I have the same router. The nut and collet on mine is a one piece. Some how i belive the nut and collet came apart on yours . The collet is tappered . Did you tap on it?? If that doesn't work i would take it back and exchange it ? Nice router i use mine every day in the table. If you need parts here is one place 

Bosch Collet and Nut (1/2") [2610906284] - $20.25 at eReplacementParts.com


----------



## CharleyL (Feb 28, 2009)

I don't have that model router, so I can't see exactly what you are describing. However, many (most) new routers made in the past 10 years or so have self releasing collets. Loosen the collet nut and unscrew it about 2 turns. It will get tight again. Now use the wrench to loosen it a second time. This second loosening pulls the collet free of the router shaft. It will then open and let you pull the router bit out. 

To understand this better, take the router collet and nut completely out of the router and examine it, The nut and the collet are held together with a spring clip. This clip is what pulls the collet out of the router when you loosen the collet nut that second time. Some router collets and nuts are designed a bit different. They don't have the spring clip, just a groove around the collet that a shoulder on the hole of the nut snaps into. Both designs work basically the same.

Charley


----------



## Tempest (Jan 7, 2011)

When you get it out, make sure to put a *very light* smearing of high quality grease on the internal shaft cone to prevent this from happening again. Also on the threads.

Do not put grease where the collet grips the bit.


----------



## Cherryville Chuck (Sep 28, 2010)

Try loosening the nut a few turns and if the bit doesn't come free, try tapping (or whacking if that doesn't work) on the end of the bit with a piece of wood.
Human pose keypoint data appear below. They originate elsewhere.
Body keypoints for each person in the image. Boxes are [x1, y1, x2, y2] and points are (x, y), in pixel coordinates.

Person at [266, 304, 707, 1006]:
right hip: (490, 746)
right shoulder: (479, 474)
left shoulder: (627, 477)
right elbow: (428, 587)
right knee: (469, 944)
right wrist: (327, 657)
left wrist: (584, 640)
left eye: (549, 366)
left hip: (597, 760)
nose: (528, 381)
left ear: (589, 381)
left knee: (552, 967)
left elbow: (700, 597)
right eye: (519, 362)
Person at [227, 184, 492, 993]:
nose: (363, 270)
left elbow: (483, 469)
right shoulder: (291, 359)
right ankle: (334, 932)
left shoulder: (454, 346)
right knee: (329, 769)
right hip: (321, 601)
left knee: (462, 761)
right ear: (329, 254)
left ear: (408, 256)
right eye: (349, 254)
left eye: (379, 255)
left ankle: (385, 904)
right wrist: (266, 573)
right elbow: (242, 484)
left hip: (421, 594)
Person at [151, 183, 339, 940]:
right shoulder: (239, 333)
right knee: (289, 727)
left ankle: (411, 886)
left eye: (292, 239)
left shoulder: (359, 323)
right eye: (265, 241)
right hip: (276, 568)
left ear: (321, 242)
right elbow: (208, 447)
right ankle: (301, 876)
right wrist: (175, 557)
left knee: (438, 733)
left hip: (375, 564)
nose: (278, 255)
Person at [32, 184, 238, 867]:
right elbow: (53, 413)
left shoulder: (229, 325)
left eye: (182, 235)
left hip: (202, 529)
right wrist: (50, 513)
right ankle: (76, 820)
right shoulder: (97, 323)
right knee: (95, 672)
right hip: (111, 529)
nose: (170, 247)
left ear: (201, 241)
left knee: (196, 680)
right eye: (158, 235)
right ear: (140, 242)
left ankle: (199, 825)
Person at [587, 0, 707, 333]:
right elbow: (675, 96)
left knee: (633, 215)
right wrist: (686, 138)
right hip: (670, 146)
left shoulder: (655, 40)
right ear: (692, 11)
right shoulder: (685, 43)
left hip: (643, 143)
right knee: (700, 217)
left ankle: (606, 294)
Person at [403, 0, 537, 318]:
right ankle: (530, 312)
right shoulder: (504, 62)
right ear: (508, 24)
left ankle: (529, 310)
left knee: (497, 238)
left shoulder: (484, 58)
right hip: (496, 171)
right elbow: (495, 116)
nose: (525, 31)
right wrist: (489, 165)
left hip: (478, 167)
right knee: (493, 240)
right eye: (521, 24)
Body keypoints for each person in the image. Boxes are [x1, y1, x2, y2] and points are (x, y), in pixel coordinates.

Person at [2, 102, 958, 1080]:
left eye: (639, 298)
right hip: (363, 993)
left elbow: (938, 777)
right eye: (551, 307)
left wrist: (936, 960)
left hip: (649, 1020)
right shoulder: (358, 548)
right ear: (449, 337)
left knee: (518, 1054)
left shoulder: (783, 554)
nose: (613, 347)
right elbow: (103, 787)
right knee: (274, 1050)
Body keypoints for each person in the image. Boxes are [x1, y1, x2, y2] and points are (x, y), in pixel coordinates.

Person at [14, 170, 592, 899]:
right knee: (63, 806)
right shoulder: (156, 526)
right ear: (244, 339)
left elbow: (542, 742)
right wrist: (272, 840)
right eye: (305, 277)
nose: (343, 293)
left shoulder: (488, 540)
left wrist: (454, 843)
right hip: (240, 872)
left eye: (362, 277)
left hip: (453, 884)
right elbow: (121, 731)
I have a router that bits tend to stick in and that works for mine.


----------



## jschaben (Jun 21, 2009)

I'm guessing but it sounds like the collet nut was tightened down with no bit. This likely compressed the collet to where it is no longer gripped by the nut. If this is the case, you might as well use a slide hammer to get it out as it is likely distorted or cracked (ruined) by now anyway.


----------



## Cynical soul (Jun 20, 2021)

Hi, I know this post is very old but as it still shows up first in Google, I thought I would add to it for anyone else searching. 
I have just done the same with my new router, showing someone the easy locking system on the Triton I stupidly tightened the collet with no bit inserted, it was stuck hard.
The fix without damaging the collet is to put the nut back on loosely and grind down the end of an old router bit to a slight shamfer. The bit can now be tapped with a hammer into the collet which will cause it to spread and be gripped by the nut. Then the nut can be loosened in the normal way, removing the whole thing in one peice.
Hope that helps


----------



## old55 (Aug 11, 2013)

Welcome to the forum @Cynical soul


----------